Witajcie Moi Drodzy.
Dziś nie będzie żadnych szkiców.
Dziś będą tylko słowa.
Wczoraj po raz pierwszy byłem pod ciemnym niebem. 21,72.
Czasu mieliśmy niewiele. Ledwo godzinkę. Łagodnie wznosząca się na południe łąka. Na północy,kilometr za nami maleńka wioska.
Ograniczyłem się do sztandarowych obiektów. Głównie dlatego że chciałem mieć porównanie z tym co widzę z pod domu.
Droga mleczna wspaniałe widoczna z wyraźną dziurą w Łabędziu.
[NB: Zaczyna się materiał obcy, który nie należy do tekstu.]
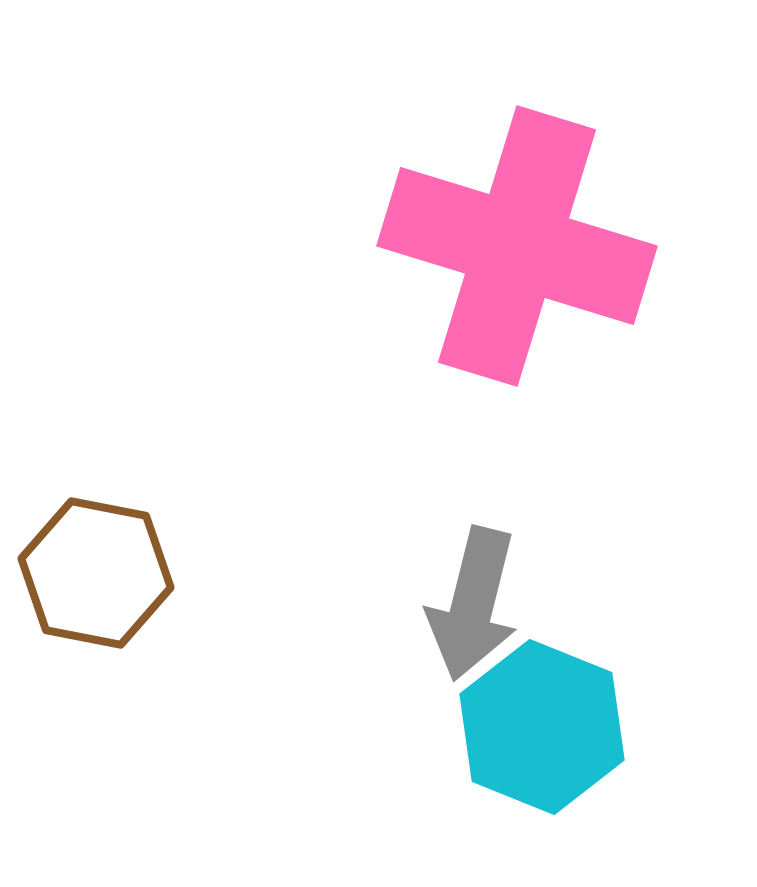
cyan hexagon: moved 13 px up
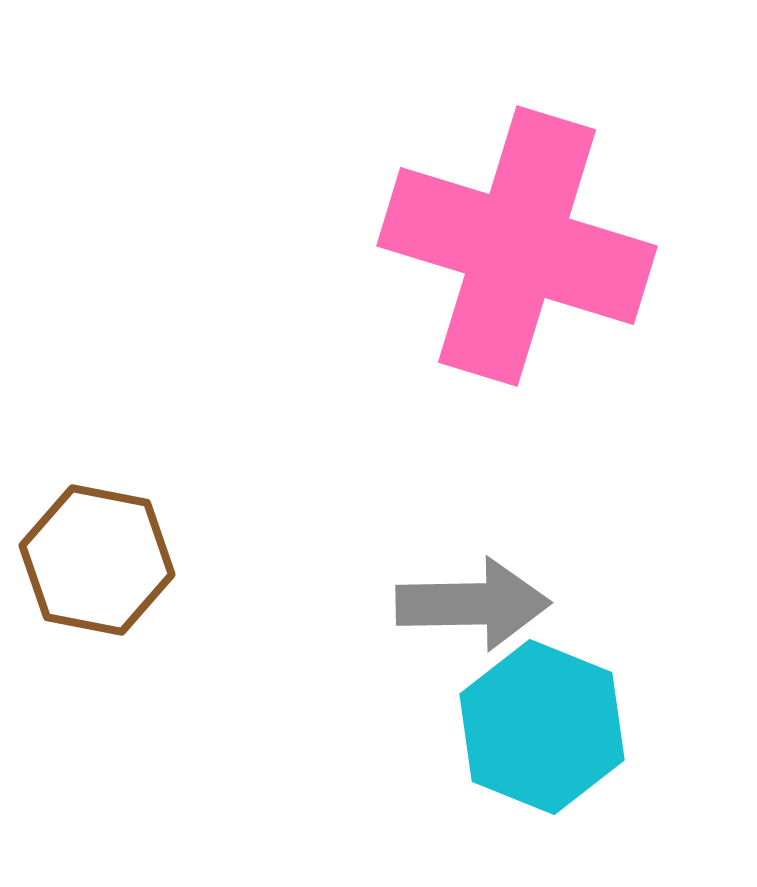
brown hexagon: moved 1 px right, 13 px up
gray arrow: rotated 105 degrees counterclockwise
U mnie wymaga dobrych warunków i wpatrywania się.
M13 ,Morfeusz 9mm. Widać że jest to kula z gwiazd,dużo jaśniejsza. Dyskotekowa sfera wysadzana milionami diamentów.
Andromeda. Jądro większe,jaśniejsze. Przybierające jajowaty kształt. Zarys dysku słabo widoczny.
Snowball. Tu chyba najlepiej. Jażąca się latarnia w czerni upatrzonej gwiazdkami. To rozpalająca się,to dogasająca. Jak żywa istota ,której pierś miast unosić się w oddechu rozpala się światłem.
Gromady w Casiopei wyraziste. Czerń czarniejsza,blask bieli żywszy,kolory nasycone bardziej.
Veil. Hmm...
Nie mogę powiedzieć że widziałem miotłę...
Ale coś tam było... Jakby cień widziany w ostrym słońcu. Słabiutkie,podłużne pojaśnienie. U siebie z ogrodu wielokrotnie badałem wnikliwie ten rejon w różnych warunkach i nic. Nawet śladu.
Tam,ledwo spojżałem w okular miałem pewność że coś widzę...
No cóż Moi Drodzy. Mam mieszane uczucia. Szczerze mówiąc spodziewałem się większej różnicy. Sam nie wiem. Może za dużo oczekiwałem. Może warunki były nie do końca sprzyjające...
Gdybym miał widokom ze swojego ogrodu dać ocenę dostateczną, to wczorajsza wyprawa zasługuje na bardzo naciągany dobry z minusem.
Pozdrawiam.
Czystego nieba.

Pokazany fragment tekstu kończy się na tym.